David Oyelowo Sounds Off on Oscar Diversity Controversy: The Academy 'Doesn't Reflect This Nation'
"The Academy has a problem," David Oyelowo said. "It's a problem that needs to be solved"
Oyelowo, who was famously overlooked for his depiction of Martin Luther King Jr. in Selma at last year’s Oscar ceremony, sounded off on his thoughts about the race controversy at a gala honoring Academy president Cheryl Boone Issacs on Monday night, according to The Hollywood Reporter.
“The Academy has a problem,” said Oyelowo, 39, at the Sheraton Gateway Hotel in Los Angeles. “It’s a problem that needs to be solved.”
Calling this year’s all-white nominee list “unforgivable,” the British actor revealed that he had a private meeting with Boone to discuss his absence from last year’s nominations.
“A year ago, I did a film called Selma, and after the Academy Awards, Cheryl invited me to her office to talk about what went wrong then,” he explained. “We had a deep and meaningful [conversation]. For 20 opportunities to celebrate actors of color, actresses of color, to be missed last year is one thing; for that to happen again this year is unforgivable.”
Oyelowo said that he finds it difficult to turn his back on the Academy because of how important the ceremony is to actors and the film industry as a whole – making the lack of diversity even harder to accept.
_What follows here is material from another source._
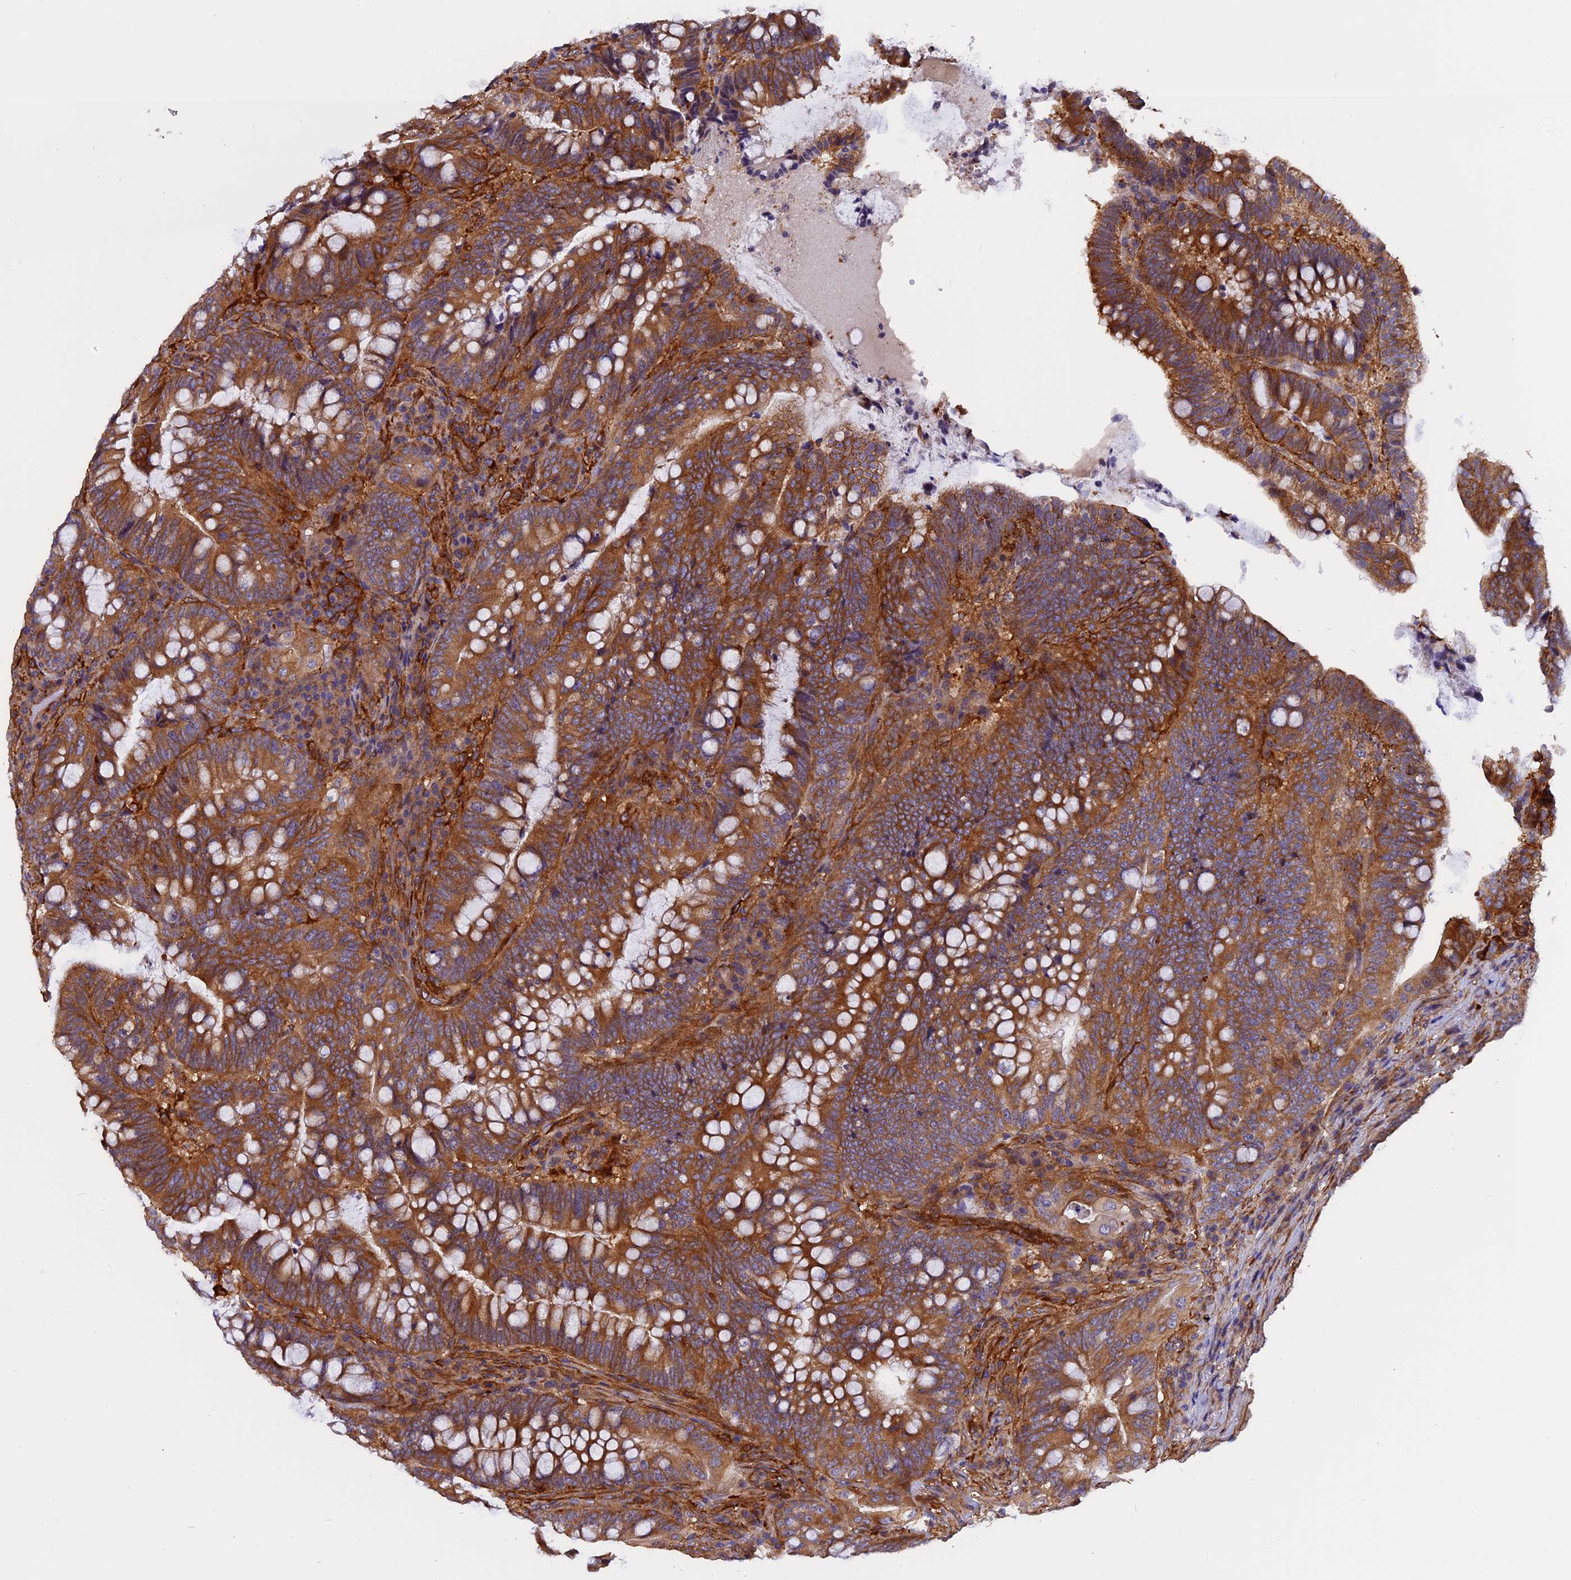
{"staining": {"intensity": "strong", "quantity": ">75%", "location": "cytoplasmic/membranous"}, "tissue": "colorectal cancer", "cell_type": "Tumor cells", "image_type": "cancer", "snomed": [{"axis": "morphology", "description": "Adenocarcinoma, NOS"}, {"axis": "topography", "description": "Colon"}], "caption": "Protein expression analysis of colorectal cancer shows strong cytoplasmic/membranous expression in approximately >75% of tumor cells.", "gene": "EHBP1L1", "patient": {"sex": "female", "age": 66}}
“The reason why the Oscars are so important is because it is the zenith, it is the epitome, it is the height of celebration of artistic endeavor within the filmmaking community,” he said. “We grow up aspiring, dreaming, longing to be accepted into that august establishment because it is the height of excellence. I would like to walk away and say it doesn’t matter, but it does, because that acknowledgement changes the trajectory of your life, your career and the culture of the world we live in.”
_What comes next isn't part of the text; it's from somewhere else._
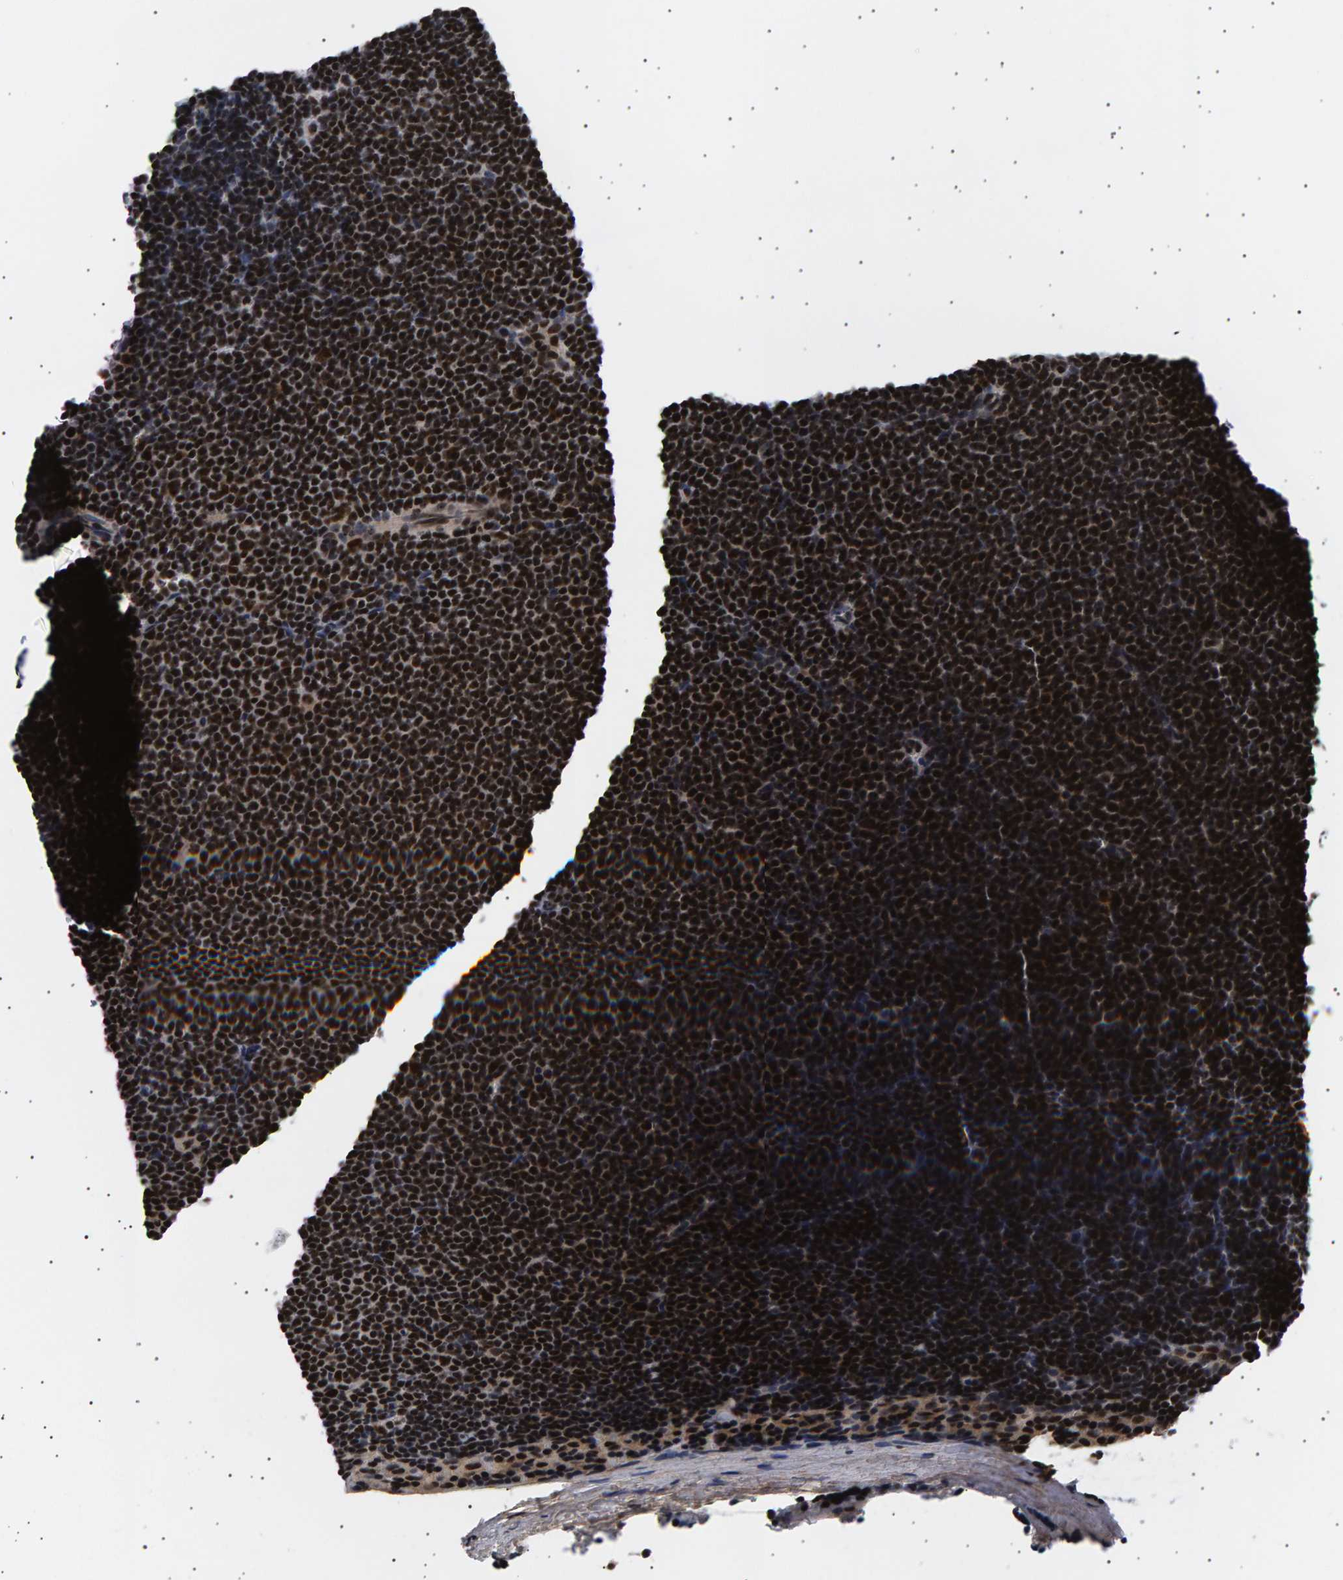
{"staining": {"intensity": "strong", "quantity": ">75%", "location": "nuclear"}, "tissue": "lymphoma", "cell_type": "Tumor cells", "image_type": "cancer", "snomed": [{"axis": "morphology", "description": "Malignant lymphoma, non-Hodgkin's type, Low grade"}, {"axis": "topography", "description": "Lymph node"}], "caption": "This micrograph shows lymphoma stained with IHC to label a protein in brown. The nuclear of tumor cells show strong positivity for the protein. Nuclei are counter-stained blue.", "gene": "ANKRD40", "patient": {"sex": "female", "age": 53}}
He continued: “This institution doesn’t reflect its president and it doesn’t reflect this room. I am an Academy member and it doesn’t reflect me, and it doesn’t reflect this nation.”
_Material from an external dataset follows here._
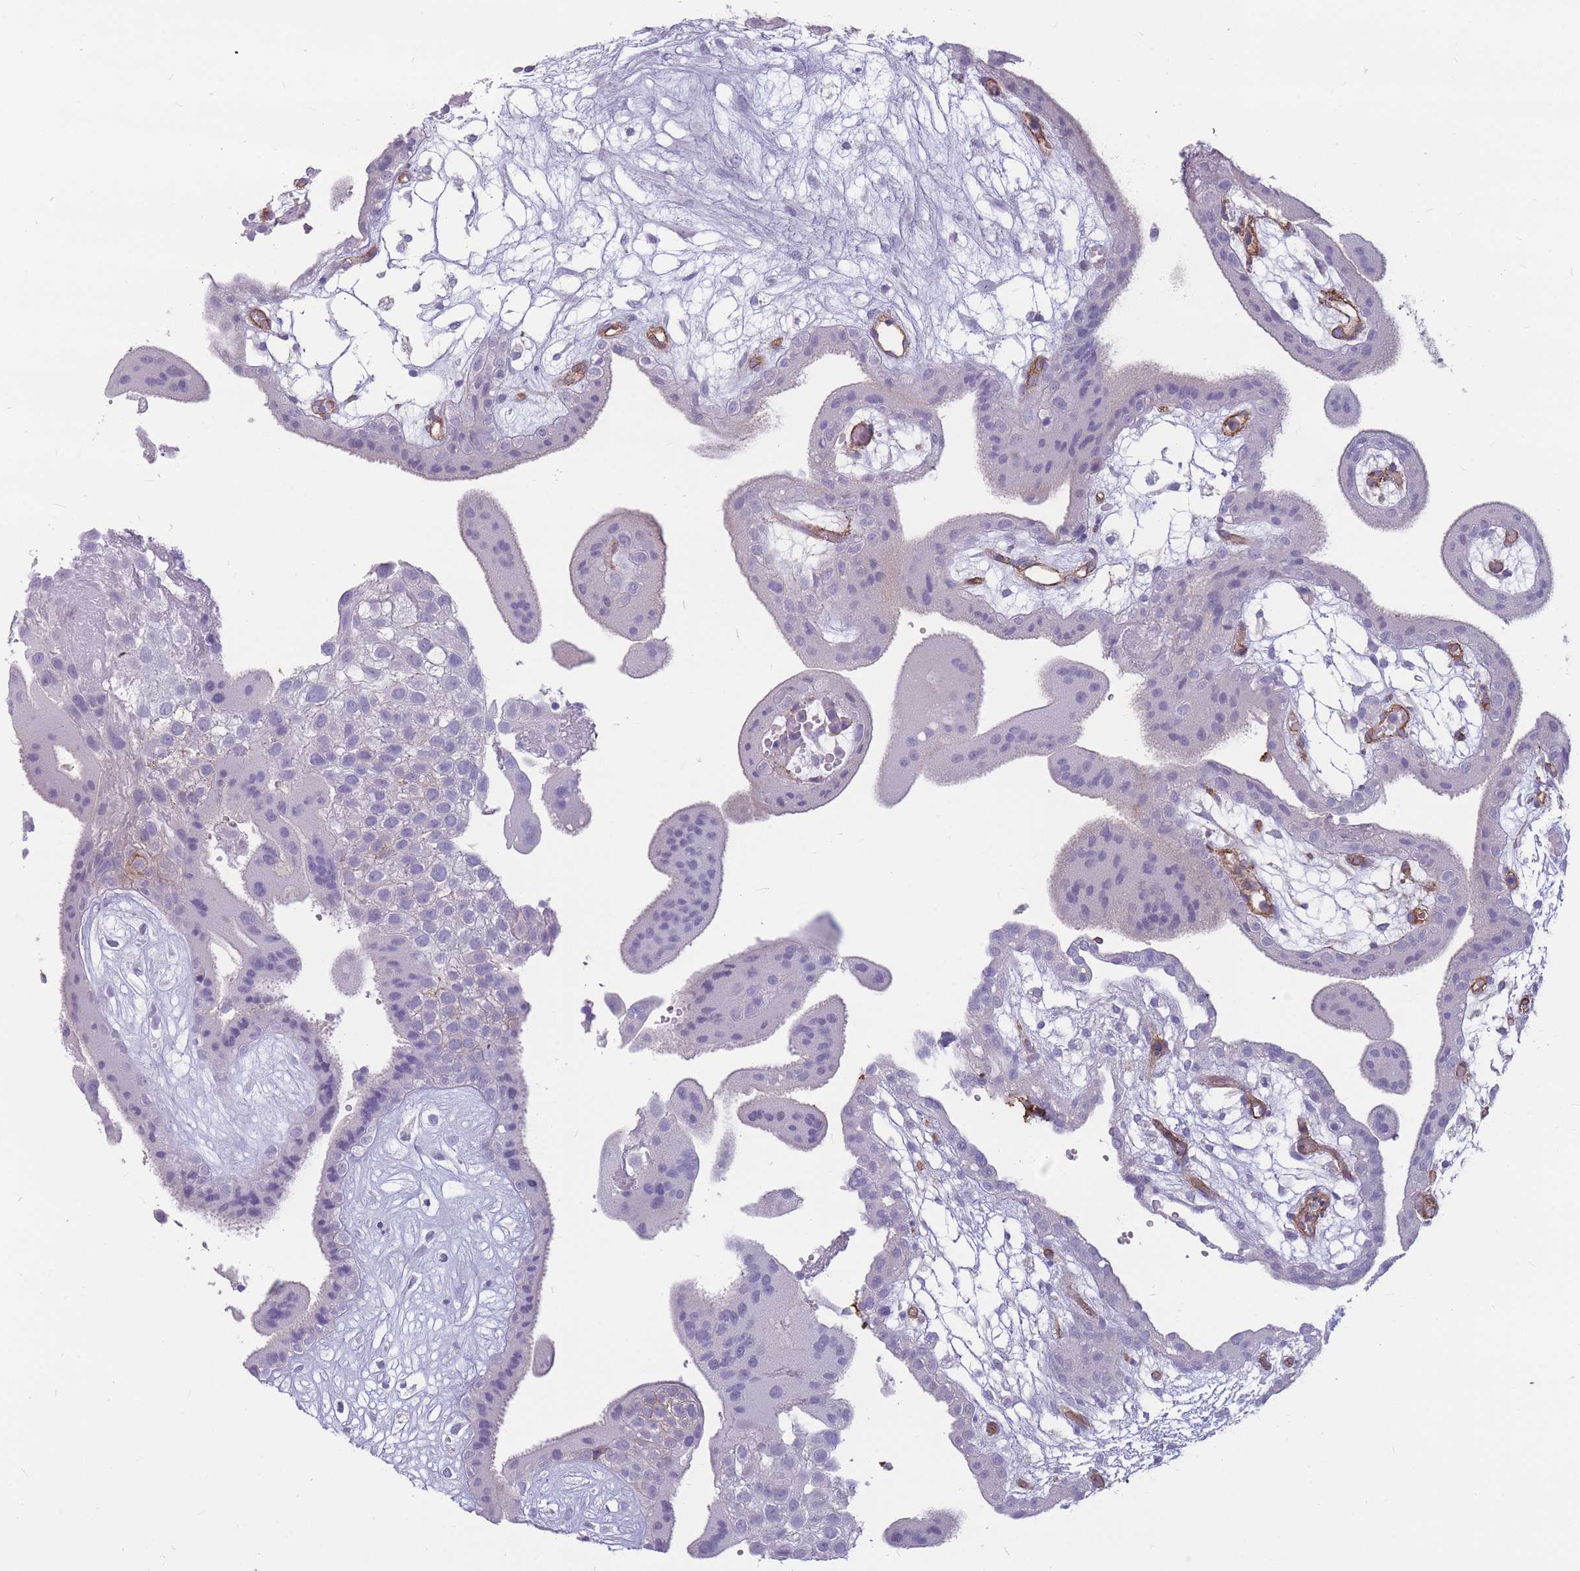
{"staining": {"intensity": "negative", "quantity": "none", "location": "none"}, "tissue": "placenta", "cell_type": "Decidual cells", "image_type": "normal", "snomed": [{"axis": "morphology", "description": "Normal tissue, NOS"}, {"axis": "topography", "description": "Placenta"}], "caption": "An image of human placenta is negative for staining in decidual cells. (IHC, brightfield microscopy, high magnification).", "gene": "GNA11", "patient": {"sex": "female", "age": 18}}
The actor pointed out that two of the top films currently at the box office, Star Wars: The Force Awakens and Ride Along 2, are led by black actors.
He compared the battle over diversity at the Oscars to the 1960s campaign for African-American voting rights, using it to encourage the Academy to institute change faster.
“When Dr. King said we need the Voting Rights Act to be passed, LBJ said it’s too soon, it can’t be done. People were losing their lives. People weren’t allowed to vote. Dr. King said [we cannot] wait. What was done was done not in years but months,” he said. “The Academy is an institution in which they all say radical and timely change cannot happen quickly. It better happen quickly.”
“We cannot afford to get bitter, we cannot afford to get negative” he added. “But we must make our voice heard.”
But while Oyelowo calls for change, Boyz n the Hood director John Singleton said he doesn’t have a problem with this year’s nominee list.
“There’s only so many slots, though,” Singleton told Variety. “There are a couple of movies that may have [warranted attention] but … It’s all subjective. It’s almost like the lottery.”
“It’s like every year people complain. People even complain even when we have a lot of nominations. It is what it is,” he added. “I’ve been in the game for 25 years. You never know – it’s the luck of the draw for you. To me, I’m not surprised. I’m not disappointed either, as much as other people are disappointed. There’s a whole elevation of work that happens.”
On Monday, Isaacs released a statement saying she was “disappointed” over the lack of diversity represented at this year’s Academy Awards.
“I’d like to acknowledge the wonderful work of this year’s nominees. While we celebrate their extraordinary achievements, I am both heartbroken and frustrated about the lack of inclusion,” Isaacs wrote. “This is a difficult but important conversation, and it’s time for big changes. The Academy is taking dramatic steps to alter the makeup of our membership.”